= EXERCISE INSTRUCTIONS =
Restate word for word the lines below from the one that has "человеческих маршрутов." through the one that has "时代精神通过隐喻手法隐藏在物象细节与场景", keeping both and dropping all pictures.

Saved entries
·····

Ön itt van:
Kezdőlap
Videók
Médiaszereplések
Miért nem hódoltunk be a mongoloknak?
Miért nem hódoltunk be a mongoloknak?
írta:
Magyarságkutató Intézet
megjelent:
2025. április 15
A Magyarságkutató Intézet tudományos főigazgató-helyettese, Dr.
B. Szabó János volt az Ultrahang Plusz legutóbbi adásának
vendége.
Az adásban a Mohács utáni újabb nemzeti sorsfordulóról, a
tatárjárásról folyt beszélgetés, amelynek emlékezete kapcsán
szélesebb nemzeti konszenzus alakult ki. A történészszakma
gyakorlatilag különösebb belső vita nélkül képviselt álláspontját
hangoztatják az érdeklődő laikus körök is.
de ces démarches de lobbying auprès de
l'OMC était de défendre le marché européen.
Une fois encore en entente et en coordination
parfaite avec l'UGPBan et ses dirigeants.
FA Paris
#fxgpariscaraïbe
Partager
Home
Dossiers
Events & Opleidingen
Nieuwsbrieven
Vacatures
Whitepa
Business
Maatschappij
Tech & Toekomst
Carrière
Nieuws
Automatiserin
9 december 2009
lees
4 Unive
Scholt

·····

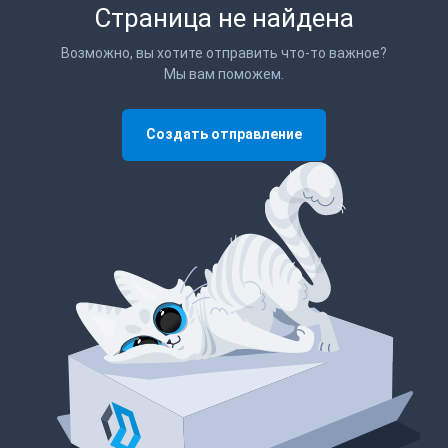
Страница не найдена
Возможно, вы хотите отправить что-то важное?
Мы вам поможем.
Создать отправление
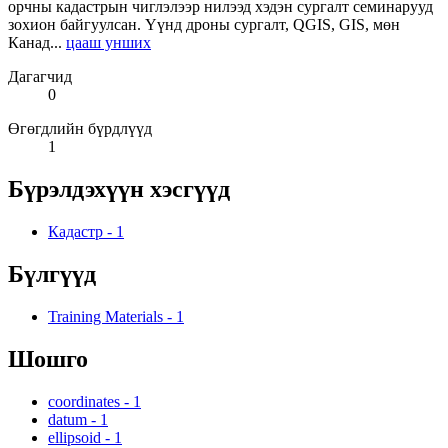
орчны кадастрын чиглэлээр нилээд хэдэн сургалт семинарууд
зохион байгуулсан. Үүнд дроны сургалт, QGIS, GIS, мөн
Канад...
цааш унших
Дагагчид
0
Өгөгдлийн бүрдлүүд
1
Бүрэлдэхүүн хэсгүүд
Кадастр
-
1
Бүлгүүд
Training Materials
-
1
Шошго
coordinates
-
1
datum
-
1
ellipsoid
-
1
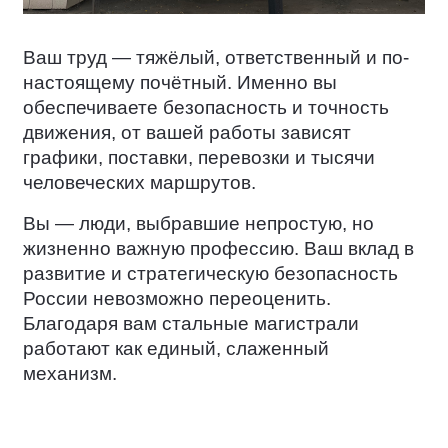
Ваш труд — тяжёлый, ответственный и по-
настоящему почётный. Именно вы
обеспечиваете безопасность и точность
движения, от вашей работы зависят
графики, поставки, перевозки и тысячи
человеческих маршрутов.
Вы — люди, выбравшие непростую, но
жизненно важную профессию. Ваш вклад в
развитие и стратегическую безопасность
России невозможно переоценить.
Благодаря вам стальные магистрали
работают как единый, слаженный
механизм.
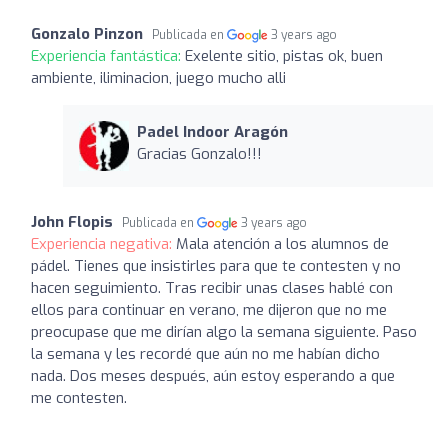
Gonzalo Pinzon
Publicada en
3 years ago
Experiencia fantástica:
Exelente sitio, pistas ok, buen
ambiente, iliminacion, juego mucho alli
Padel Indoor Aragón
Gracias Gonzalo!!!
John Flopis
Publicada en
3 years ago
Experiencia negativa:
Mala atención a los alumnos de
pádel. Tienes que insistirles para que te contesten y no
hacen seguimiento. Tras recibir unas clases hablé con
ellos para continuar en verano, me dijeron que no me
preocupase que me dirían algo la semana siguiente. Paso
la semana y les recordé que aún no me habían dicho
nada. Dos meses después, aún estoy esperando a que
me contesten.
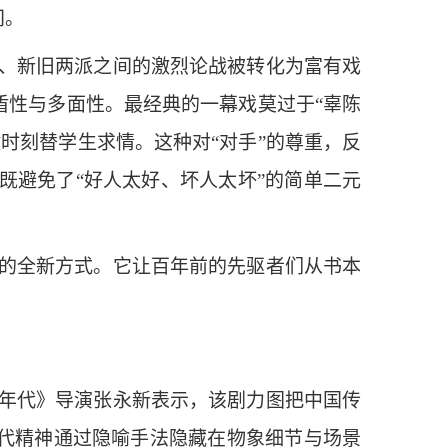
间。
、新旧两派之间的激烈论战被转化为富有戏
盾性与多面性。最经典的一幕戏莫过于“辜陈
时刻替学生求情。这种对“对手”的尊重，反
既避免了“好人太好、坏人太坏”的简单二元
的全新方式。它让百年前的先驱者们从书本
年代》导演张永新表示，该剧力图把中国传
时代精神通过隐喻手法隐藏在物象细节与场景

·····

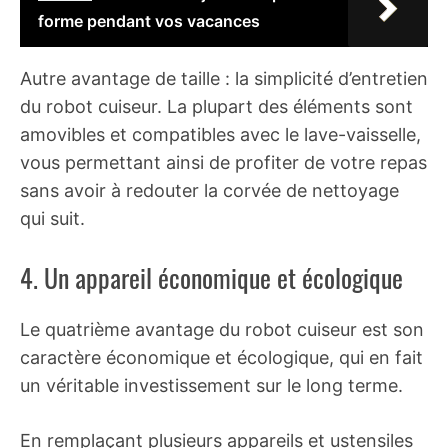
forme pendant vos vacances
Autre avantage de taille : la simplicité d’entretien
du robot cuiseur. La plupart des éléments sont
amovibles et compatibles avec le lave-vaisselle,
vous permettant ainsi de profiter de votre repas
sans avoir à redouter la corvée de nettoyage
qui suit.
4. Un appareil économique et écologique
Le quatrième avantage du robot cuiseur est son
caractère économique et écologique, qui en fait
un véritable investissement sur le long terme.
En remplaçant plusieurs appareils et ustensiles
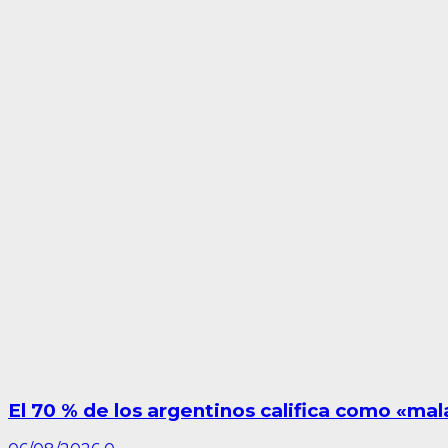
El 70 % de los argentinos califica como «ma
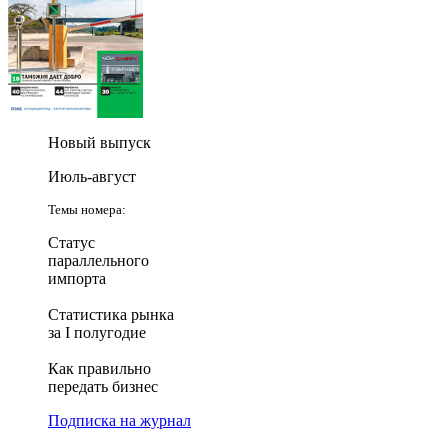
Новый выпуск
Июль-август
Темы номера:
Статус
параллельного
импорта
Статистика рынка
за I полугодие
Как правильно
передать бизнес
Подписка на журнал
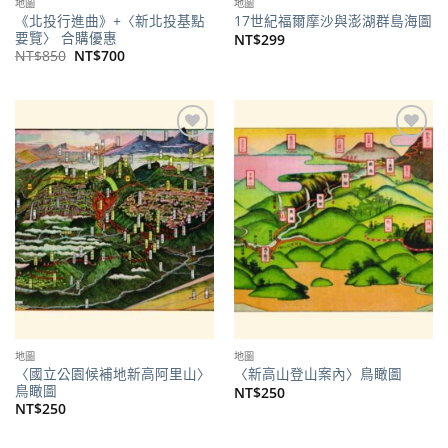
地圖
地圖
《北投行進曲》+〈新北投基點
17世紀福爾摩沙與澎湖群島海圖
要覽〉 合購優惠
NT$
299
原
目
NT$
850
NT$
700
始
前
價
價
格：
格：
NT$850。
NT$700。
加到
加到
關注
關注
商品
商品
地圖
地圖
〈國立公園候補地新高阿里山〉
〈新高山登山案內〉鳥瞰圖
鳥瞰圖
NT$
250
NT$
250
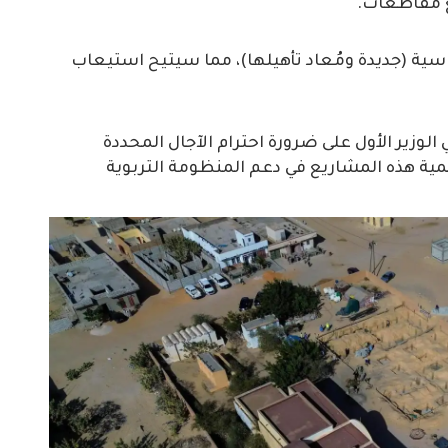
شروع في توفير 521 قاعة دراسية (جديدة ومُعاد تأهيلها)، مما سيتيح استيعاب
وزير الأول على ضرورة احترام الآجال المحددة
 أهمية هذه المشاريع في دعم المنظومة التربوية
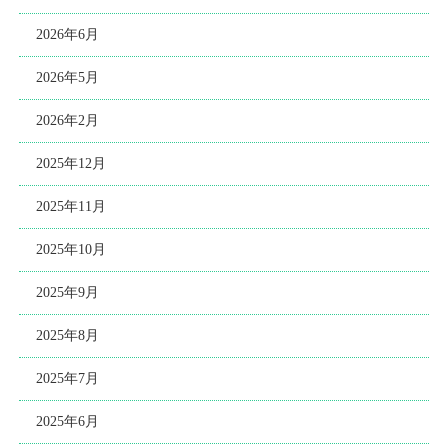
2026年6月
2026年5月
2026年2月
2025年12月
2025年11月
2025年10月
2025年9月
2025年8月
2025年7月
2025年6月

·····

= SOLUTION TO THIS EXERCISE =
человеческих маршрутов.
Вы — люди, выбравшие непростую, но
жизненно важную профессию. Ваш вклад в
развитие и стратегическую безопасность
России невозможно переоценить.
Благодаря вам стальные магистрали
работают как единый, слаженный
механизм.
Gonzalo Pinzon
Publicada en
3 years ago
Experiencia fantástica:
Exelente sitio, pistas ok, buen
ambiente, iliminacion, juego mucho alli
Padel Indoor Aragón
Gracias Gonzalo!!!
John Flopis
Publicada en
3 years ago
Experiencia negativa:
Mala atención a los alumnos de
pádel. Tienes que insistirles para que te contesten y no
hacen seguimiento. Tras recibir unas clases hablé con
ellos para continuar en verano, me dijeron que no me
preocupase que me dirían algo la semana siguiente. Paso
la semana y les recordé que aún no me habían dicho
nada. Dos meses después, aún estoy esperando a que
me contesten.
间。
、新旧两派之间的激烈论战被转化为富有戏
盾性与多面性。最经典的一幕戏莫过于“辜陈
时刻替学生求情。这种对“对手”的尊重，反
既避免了“好人太好、坏人太坏”的简单二元
的全新方式。它让百年前的先驱者们从书本
年代》导演张永新表示，该剧力图把中国传
时代精神通过隐喻手法隐藏在物象细节与场景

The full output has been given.